What needs to be done: Return every line below in which "zajęcia" appears.

Extracted page text data
++++++++++

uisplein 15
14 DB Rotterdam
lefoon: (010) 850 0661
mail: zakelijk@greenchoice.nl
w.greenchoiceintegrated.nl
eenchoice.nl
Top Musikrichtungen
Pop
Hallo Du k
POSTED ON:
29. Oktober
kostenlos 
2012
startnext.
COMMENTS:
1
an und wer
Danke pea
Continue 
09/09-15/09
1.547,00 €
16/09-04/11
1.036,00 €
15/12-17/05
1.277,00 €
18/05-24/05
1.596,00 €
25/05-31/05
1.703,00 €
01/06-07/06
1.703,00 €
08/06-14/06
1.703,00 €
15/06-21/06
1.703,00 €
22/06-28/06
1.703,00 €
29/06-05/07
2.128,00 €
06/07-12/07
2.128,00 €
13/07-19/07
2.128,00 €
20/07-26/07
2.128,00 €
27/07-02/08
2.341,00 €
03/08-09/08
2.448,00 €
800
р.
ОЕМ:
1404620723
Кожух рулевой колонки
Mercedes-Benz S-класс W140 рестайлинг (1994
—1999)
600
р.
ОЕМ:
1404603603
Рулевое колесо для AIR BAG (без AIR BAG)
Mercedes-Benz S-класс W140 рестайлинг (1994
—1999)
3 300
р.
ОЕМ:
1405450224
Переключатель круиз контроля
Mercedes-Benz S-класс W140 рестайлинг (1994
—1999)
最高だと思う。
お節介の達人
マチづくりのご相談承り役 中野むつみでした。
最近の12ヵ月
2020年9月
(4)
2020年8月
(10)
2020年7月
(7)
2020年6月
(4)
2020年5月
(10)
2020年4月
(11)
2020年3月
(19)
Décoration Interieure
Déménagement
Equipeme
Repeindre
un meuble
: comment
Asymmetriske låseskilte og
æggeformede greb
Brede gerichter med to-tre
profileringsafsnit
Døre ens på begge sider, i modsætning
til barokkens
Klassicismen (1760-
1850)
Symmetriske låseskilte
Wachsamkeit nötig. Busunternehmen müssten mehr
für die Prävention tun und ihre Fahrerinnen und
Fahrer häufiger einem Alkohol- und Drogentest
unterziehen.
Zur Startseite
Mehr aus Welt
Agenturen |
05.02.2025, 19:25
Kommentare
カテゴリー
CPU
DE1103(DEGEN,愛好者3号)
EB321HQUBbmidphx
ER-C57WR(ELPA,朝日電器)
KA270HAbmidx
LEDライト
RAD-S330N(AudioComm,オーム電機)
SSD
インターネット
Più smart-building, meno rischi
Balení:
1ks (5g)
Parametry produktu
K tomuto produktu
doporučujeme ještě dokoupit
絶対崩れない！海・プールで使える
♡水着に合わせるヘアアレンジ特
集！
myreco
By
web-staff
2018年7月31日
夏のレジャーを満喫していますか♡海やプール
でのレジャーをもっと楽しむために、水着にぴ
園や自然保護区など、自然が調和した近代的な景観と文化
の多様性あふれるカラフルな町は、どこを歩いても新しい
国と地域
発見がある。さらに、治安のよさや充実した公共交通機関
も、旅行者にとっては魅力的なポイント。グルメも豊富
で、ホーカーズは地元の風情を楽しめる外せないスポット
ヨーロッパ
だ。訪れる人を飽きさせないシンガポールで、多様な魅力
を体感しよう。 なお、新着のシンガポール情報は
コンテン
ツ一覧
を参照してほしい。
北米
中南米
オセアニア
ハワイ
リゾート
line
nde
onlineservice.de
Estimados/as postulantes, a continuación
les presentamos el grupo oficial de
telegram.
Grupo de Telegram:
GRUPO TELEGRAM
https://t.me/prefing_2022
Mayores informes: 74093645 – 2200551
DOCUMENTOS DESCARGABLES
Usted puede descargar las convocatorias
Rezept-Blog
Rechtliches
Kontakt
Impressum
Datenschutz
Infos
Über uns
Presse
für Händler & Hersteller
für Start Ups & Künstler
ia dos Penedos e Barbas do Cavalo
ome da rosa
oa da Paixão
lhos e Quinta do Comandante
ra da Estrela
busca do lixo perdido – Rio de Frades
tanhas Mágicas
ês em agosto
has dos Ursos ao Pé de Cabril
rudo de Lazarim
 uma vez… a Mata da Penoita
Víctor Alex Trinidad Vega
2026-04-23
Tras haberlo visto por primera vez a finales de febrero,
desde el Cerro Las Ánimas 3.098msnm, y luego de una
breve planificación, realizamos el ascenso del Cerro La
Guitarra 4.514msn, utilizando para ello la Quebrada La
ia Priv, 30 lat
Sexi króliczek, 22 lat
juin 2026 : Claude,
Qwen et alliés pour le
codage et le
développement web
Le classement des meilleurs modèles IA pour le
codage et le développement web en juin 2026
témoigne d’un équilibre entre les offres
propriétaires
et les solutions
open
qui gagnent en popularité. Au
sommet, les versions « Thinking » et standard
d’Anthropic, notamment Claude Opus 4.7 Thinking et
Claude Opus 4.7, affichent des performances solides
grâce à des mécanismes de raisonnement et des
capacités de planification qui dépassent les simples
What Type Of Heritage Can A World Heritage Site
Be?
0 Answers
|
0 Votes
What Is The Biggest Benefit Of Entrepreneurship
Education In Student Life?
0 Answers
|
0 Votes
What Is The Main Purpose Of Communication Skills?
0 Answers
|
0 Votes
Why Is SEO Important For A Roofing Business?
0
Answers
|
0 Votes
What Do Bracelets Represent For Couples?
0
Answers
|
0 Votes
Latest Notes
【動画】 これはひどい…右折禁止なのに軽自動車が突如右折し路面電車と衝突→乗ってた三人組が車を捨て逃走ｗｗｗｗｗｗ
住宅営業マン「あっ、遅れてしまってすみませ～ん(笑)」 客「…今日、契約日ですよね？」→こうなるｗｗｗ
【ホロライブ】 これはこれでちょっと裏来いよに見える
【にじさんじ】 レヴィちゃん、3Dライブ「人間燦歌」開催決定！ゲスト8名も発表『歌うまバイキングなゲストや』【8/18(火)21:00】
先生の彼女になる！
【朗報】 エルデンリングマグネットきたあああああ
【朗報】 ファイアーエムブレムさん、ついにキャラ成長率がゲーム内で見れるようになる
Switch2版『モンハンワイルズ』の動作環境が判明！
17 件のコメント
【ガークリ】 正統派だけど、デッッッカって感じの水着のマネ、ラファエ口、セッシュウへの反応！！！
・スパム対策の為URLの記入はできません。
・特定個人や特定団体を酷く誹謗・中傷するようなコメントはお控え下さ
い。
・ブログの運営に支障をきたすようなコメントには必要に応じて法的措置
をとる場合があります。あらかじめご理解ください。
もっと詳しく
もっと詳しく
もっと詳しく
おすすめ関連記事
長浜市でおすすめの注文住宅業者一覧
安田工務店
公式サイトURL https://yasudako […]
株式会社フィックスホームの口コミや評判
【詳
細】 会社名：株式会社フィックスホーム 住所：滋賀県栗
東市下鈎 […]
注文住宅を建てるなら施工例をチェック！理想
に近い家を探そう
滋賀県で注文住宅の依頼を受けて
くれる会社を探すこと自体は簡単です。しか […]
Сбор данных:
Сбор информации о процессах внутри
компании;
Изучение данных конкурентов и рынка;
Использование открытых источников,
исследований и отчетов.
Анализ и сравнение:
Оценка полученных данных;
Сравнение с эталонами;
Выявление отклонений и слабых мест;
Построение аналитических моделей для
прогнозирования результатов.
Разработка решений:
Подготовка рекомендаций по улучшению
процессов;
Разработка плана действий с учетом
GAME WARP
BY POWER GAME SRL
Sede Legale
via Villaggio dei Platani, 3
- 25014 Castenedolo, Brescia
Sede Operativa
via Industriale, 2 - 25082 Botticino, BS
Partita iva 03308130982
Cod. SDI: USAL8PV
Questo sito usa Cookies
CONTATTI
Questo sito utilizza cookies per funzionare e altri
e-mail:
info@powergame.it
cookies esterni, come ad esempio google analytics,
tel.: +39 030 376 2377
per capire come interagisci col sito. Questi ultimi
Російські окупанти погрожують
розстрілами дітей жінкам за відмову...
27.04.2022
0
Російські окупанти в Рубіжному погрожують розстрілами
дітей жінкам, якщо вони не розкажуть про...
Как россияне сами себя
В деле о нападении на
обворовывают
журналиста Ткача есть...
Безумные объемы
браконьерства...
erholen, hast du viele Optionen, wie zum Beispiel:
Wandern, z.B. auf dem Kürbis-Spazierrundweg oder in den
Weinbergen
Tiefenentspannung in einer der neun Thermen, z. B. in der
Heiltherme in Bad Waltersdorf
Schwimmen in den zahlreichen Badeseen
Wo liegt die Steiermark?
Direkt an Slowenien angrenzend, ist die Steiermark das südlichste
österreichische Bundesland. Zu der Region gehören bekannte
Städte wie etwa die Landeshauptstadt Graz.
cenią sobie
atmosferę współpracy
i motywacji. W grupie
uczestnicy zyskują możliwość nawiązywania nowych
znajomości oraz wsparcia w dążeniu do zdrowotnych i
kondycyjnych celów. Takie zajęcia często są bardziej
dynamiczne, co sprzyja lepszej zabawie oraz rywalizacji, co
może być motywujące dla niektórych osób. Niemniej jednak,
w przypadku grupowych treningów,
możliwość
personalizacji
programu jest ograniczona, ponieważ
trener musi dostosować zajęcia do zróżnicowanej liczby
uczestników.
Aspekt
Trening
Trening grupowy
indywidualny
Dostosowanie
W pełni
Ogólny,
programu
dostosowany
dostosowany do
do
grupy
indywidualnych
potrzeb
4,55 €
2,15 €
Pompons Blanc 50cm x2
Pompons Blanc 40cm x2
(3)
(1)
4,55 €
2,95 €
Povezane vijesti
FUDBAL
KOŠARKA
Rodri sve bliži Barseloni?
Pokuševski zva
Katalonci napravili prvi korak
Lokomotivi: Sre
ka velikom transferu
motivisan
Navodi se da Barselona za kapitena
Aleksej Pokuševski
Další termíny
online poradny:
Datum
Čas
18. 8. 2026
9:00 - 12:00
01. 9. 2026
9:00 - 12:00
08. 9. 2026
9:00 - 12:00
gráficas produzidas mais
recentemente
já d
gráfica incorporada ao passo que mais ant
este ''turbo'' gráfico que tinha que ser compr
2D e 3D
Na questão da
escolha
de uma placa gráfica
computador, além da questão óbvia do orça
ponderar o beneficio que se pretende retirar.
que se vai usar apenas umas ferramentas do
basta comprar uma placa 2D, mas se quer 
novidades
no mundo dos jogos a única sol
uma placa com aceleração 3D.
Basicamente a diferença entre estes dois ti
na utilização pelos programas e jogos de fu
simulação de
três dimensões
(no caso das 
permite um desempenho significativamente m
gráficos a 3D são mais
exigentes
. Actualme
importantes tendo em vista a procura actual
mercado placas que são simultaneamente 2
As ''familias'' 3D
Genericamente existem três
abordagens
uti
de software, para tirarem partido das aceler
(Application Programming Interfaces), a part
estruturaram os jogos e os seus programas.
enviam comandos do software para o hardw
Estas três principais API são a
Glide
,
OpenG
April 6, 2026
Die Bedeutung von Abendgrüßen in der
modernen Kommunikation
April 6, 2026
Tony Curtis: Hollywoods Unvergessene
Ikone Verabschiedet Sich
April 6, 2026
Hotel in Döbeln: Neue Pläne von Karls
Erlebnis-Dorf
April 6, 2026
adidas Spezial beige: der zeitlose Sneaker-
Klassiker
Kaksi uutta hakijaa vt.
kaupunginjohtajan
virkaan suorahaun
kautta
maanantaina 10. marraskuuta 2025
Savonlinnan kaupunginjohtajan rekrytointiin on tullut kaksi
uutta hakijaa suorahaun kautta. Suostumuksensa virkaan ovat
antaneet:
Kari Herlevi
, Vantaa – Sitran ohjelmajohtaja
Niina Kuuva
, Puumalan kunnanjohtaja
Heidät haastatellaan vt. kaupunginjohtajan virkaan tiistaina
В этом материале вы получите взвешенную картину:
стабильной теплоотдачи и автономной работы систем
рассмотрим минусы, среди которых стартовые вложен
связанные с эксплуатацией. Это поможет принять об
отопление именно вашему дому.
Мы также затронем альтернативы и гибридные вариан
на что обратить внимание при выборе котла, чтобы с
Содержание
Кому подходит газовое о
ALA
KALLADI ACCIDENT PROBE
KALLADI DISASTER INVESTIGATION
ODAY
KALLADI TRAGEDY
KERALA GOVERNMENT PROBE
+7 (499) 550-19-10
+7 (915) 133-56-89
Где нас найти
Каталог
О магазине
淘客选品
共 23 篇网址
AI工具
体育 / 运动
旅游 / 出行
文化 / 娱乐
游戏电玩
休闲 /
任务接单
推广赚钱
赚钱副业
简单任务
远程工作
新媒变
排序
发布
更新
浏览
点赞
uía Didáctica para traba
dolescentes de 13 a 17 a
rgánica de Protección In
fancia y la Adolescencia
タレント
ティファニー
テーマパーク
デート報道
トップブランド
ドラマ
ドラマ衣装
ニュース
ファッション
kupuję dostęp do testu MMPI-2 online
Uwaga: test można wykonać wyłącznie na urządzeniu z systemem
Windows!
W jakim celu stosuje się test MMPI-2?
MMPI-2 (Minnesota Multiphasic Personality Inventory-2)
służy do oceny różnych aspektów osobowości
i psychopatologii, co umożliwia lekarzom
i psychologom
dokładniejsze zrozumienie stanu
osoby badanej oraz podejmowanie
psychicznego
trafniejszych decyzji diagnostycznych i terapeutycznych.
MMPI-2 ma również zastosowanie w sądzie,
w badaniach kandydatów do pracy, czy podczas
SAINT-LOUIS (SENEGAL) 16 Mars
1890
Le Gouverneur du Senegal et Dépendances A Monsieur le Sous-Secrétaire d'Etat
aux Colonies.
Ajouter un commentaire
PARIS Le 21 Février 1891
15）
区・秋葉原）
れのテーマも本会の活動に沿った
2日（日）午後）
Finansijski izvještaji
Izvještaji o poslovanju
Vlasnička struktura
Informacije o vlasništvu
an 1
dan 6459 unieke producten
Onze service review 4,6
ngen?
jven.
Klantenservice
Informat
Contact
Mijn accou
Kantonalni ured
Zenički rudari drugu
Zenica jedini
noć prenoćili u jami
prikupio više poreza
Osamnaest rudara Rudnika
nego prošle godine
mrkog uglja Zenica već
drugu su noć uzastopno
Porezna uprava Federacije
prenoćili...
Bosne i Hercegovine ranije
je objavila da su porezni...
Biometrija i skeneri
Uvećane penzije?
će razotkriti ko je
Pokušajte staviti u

++++++++++

Final answer:
kondycyjnych celów. Takie zajęcia często są bardziej
trener musi dostosować zajęcia do zróżnicowanej liczby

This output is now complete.